The introduction of the pre-pack insolvency resolution process (PPIRP), under the Insolvency and Bankruptcy Code (IBC), is a significant attempt to give insolvent micro, small, and medium enterprises (MSMEs) a fresh lease of life.
Launched in April 2021 through an ordinance, the PPIRP aims to serve as an efficient and less disruptive means of restructuring stressed assets, particularly for MSMEs.
While the framework has shown promise in some areas, the journey so far has also been marked by challenges, raising questions over the feasibility of extending this mechanism to large corporations.
Objectives
Pre-pack insolvency allows a debtor and its creditors to negotiate a resolution plan before initiating insolvency proceedings. Once agreed upon, the plan is submitted to the National Company Law Tribunal (NCLT) for swift approval, ensuring minimal disruption to the business.
The primary objectives of PPIRP include preservation of value; time-bound resolution; and a debtor-in-possession framework. PPIRP was designed specifically with MSMEs in mind, given their resource constraints and need for quicker resolutions.
Journey so far
PPIRP has elicited mixed results so far. The number of MSMEs using it has been less than anticipated.

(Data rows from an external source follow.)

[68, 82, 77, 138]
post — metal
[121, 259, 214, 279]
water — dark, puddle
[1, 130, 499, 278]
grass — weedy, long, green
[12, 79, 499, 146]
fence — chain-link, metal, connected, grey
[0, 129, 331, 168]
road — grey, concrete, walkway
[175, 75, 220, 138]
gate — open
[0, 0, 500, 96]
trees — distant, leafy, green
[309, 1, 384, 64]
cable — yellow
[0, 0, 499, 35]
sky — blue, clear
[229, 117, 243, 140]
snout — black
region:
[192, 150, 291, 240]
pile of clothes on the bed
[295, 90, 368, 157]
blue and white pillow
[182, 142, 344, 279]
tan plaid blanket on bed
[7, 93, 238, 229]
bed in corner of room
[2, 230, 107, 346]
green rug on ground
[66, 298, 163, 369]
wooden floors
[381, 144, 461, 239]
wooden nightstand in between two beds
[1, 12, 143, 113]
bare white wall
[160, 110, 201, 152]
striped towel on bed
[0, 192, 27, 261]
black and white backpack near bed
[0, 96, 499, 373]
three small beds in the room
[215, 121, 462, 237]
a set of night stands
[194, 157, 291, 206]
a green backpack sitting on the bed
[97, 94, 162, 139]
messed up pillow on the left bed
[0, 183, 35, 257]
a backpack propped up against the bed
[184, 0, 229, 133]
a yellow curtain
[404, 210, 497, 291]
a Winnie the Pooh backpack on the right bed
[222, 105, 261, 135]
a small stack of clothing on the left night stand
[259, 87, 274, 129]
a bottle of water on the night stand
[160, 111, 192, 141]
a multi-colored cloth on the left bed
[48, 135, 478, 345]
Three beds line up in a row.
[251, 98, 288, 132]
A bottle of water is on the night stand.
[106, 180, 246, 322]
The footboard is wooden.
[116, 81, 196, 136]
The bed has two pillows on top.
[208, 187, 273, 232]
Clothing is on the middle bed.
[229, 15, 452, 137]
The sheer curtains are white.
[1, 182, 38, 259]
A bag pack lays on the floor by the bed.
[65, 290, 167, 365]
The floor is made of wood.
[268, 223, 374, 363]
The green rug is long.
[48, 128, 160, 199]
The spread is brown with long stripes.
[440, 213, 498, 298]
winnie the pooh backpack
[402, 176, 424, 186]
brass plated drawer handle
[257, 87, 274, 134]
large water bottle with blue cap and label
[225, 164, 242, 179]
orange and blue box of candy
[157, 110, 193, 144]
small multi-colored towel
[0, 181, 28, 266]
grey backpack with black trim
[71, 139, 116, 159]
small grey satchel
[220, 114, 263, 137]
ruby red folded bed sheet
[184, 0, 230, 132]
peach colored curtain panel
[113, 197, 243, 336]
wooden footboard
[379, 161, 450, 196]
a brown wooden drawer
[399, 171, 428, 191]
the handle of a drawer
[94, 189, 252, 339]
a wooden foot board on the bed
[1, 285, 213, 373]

Vinod Kumar, President, India SME Forum, says there have been only 13 PPIRP applications till date, of which five resolution plans have been approved, one case was withdrawn, and seven are ongoing. “The recovery rate for creditors under PPIRP has been significantly less compared with the traditional Corporate Insolvency Resolution Process (CIRP).
“Many bankers are hesitant to approve PPIRPs over concerns that it is less regulated than CIRPs. So, traditional insolvency processes are more preferred,” Kumar says.
Promoters of defaulting MSMEs, too, hesistate to initiate a PPIRP due to the scrutiny involved and the delegation of power to resolution professionals.
Another deterrent is the lack of a robust adjudicating infrastructure, which can delay case resolutions, according to Kumar.
Moreover, the delays in NCLT approvals across the insolvency ecosystem have impacted PPIRP cases too.
The requirement for creditors to approve the pre-pack resolution plan with at least 66 per cent voting share has created another set of hurdles, particularly in cases where creditor representation is fragmented.
Many creditors also worry that the debtor-in-possession framework may be misused by promoters to delay repayments.
Benefits for small biz
The key benefits of PPIRP for MSMEs include reduced costs; operational continuity; flexibility in negotiations; and protection against liquidation. These benefits are part of the government’s broader goal of supporting MSMEs, which contribute nearly 30 per cent to GDP and employ over 110 million people.
Hari Hara Mishra, CEO, Association of ARCs in India, compares pre-packaged insolvency to a public-private partnership (PPP) in infrastructure.
While the formal approval of NCLT gives it sanctity and finality of outcome, the process should be left largely flexible for the participants in the process, he says.
“The process needs more simplification, and possibly extended beyond MSMEs, while protecting creditors for taking tough decisions such as deep haircuts. Only when units can come out of bankruptcy and make a fresh start will there be a growth in enterpreneurship — one of the basic goals of IBC,” Mishra says.
Lack of awareness, coupled with procedural complexities, is deterring MSMEs from leveraging this framework, says Vivek Iyer, Partner and National Leader-Financial Services Risk Advisory, Grant Thornton Bharat.
Lenders, including banks and non-banking financial companies (NBFCs), can facilitate awareness generation within the MSME ecosystem, he adds.
Extension of scheme
The extension of PPIRP to large corporations is a matter of debate. Proponents argue that pre-pack insolvency could bring similar benefits of speed, cost-effectiveness, and operational continuity to larger entities.
Iyer thinks it would make sense to cover large companies too, but only after wider adoption by the MSME ecosystem. The primary aim of the pre-packaged insolvency system is to protect those who do not have the clout to drive a negotiation, he points out.
A legal framework helps provide comfort to both debtor and creditor, he adds.
Kumar observes that many large companies face cyclical downturns, leading to financial distress. A pre-pack mechanism could offer them a structured means to negotiate with creditors before reaching a crisis point, including bankruptcy.
Many developed countries employ pre-packaged insolvency processes for larger firms, allowing them to maintain operations while restructuring debts. A similar practice in India could modernise the insolvency framework and align it with global standards, Kumar says.
However, the current framework is primarily tailored for MSMEs, and significant modifications would be needed to accommodate larger firms effectively. This includes defining eligibility criteria, processes, and the roles of insolvency professionals to ensure fairness and efficiency, he adds.